Due to the immunosuppressive activity of LtxA and the observation that highly leukotoxic strains of A. actinomycetemcomitans, such as JP2, are more closely associated with disease [51], the mechanism of action of LtxA has been studied in detail [23], [52], [53], [54], [55]. After secretion by A. actinomycetemcomitans via a Type I secretion system [52], [53], LtxA interacts specifically with immune cells via recognition of an integrin receptor, lymphocyte function-associated antigen-1 (LFA-1) on the cell surface [23], [54]. In addition, LtxA binds to cholesterol on the target cell membrane through a cholesterol recognition amino acid consensus (CRAC) domain [55].
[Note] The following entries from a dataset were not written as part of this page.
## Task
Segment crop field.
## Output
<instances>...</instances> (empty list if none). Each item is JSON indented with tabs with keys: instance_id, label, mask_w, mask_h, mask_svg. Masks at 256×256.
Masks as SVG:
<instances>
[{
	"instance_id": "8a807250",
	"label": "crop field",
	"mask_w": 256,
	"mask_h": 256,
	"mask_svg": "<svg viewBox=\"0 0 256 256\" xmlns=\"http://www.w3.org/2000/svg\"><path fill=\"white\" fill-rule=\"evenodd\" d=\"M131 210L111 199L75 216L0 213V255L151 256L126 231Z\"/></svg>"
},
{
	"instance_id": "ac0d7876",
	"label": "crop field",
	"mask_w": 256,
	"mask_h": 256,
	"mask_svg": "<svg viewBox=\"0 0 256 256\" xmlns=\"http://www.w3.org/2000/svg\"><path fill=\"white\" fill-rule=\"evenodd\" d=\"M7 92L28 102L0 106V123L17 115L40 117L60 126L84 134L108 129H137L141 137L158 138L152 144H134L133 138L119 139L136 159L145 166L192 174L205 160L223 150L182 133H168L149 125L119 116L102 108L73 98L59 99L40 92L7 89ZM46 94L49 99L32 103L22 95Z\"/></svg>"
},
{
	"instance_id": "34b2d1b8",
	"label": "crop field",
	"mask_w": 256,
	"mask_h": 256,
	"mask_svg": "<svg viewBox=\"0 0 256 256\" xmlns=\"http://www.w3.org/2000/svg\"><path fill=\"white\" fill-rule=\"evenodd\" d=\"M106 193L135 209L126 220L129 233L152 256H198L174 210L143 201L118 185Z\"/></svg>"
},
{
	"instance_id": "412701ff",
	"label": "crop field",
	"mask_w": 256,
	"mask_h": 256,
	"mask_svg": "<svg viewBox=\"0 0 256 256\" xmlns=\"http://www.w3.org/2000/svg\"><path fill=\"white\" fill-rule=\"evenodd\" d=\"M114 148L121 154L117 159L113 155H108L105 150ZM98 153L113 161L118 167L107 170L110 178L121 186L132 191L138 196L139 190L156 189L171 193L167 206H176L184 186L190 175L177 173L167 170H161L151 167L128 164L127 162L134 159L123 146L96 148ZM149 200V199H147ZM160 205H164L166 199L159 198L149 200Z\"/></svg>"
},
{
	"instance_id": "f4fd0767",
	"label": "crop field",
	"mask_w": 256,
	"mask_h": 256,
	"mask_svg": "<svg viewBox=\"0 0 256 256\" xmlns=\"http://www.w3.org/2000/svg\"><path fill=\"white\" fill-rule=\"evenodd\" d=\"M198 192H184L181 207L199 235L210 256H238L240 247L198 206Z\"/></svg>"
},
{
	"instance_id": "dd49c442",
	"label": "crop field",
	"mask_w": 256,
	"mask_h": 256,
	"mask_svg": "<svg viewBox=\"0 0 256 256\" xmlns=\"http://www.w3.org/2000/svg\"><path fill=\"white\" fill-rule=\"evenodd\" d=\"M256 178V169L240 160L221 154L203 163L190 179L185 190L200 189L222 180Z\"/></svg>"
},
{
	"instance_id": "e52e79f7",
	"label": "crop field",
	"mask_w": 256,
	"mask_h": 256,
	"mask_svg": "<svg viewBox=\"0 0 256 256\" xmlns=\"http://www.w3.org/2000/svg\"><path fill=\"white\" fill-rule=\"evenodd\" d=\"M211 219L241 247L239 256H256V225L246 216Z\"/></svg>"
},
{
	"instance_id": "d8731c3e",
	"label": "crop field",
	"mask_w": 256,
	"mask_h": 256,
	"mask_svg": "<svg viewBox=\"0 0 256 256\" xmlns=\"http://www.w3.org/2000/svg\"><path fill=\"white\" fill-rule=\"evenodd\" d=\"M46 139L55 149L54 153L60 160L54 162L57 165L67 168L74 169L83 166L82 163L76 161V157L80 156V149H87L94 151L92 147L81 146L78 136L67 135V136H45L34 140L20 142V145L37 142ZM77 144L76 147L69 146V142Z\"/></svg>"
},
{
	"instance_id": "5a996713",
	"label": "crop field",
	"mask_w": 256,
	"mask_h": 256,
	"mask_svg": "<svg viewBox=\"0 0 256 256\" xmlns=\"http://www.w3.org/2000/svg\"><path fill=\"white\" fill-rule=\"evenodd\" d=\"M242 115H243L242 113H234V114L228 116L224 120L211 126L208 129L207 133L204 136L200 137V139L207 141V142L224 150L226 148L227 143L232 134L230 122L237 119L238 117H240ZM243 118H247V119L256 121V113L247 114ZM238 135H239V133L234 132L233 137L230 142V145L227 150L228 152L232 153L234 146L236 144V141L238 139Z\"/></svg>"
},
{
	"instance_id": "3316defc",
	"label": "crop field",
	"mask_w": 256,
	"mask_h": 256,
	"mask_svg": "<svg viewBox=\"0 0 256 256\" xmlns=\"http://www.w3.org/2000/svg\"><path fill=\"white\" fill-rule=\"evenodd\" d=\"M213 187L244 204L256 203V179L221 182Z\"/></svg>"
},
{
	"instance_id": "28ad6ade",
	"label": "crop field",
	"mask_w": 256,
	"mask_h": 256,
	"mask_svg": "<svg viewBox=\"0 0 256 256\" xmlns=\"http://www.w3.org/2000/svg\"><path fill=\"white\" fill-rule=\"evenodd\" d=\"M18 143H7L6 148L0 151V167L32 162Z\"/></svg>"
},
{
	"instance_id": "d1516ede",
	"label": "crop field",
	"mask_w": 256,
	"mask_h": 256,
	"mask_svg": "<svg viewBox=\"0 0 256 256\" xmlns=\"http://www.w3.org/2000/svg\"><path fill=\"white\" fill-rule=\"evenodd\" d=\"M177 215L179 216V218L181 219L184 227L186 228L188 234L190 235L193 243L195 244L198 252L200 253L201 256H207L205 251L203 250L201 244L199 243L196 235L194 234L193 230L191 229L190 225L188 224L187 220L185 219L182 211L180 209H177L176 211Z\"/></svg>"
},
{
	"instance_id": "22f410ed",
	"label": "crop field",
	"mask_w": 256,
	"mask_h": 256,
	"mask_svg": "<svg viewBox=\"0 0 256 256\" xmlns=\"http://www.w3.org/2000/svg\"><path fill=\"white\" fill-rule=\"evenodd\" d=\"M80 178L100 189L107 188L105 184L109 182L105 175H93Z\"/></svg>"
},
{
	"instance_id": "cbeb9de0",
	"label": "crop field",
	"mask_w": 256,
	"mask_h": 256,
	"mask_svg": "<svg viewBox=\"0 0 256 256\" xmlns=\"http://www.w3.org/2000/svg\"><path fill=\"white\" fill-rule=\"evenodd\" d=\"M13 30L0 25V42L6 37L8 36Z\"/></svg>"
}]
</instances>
During its insertion into the plasma membrane, LtxA disrupts the integrity of the host cell membrane bilayer. A series of biophysical assays in liposomes demonstrated that LtxA-mediated content leakage occurred only when the liposome composition included lipids with a negative spontaneous curvature [56]. These types of lipids are able to form nonlamellar phases [57], such as the inverted hexagonal (HII) phase. The incorporation of the bilayer-stabilizing lipid, cholesterol sulfate, inhibited LtxA-mediated membrane disruption [56]. These results suggested that LtxA might mediate membrane disruption, not through pore formation, but via destabilization of the bilayer by promotion of nonlamellar phase formation. Subsequent work demonstrated that indeed, LtxA is able to promote the bilayer-to-HII phase transition in liposomes containing lipids with negative spontaneous curvature, in particular, 1,2-dioleoyl-sn-glycero-3-phosphoethanolamine-N-methyl (N-methyl-DOPE) [56].

In this work, we were motivated by the association of LtxA and the pathogenicity of A. actinomycetemcomitans and aimed to use LtxA as a trigger for controlled antibiotic release from a liposomal delivery vehicle. We chose to use 100 nm unilamellar liposomes due to their structural resemblance to the host cell membrane, adequate encapsulation capacity, and advantageous circulation time [58]. Based on the high affinity of LtxA for cholesterol and its ability to disrupt lipid membranes in a specific manner, we hypothesized that a liposome encapsulating antibiotics and composed of cholesterol and an HII-forming lipid would be disrupted only in the presence of LtxA (Fig. 1), that is, in the presence of disease-associated strains of A. actinomycetemcomitans. We therefore synthesized liposomes composed of N-methyl-DOPE due to this lipid’s great responsiveness to LtxA [56]. Our results demonstrate that this “Trojan Horse” delivery system is effective in releasing antibiotics in a controlled, toxin-dependent manner.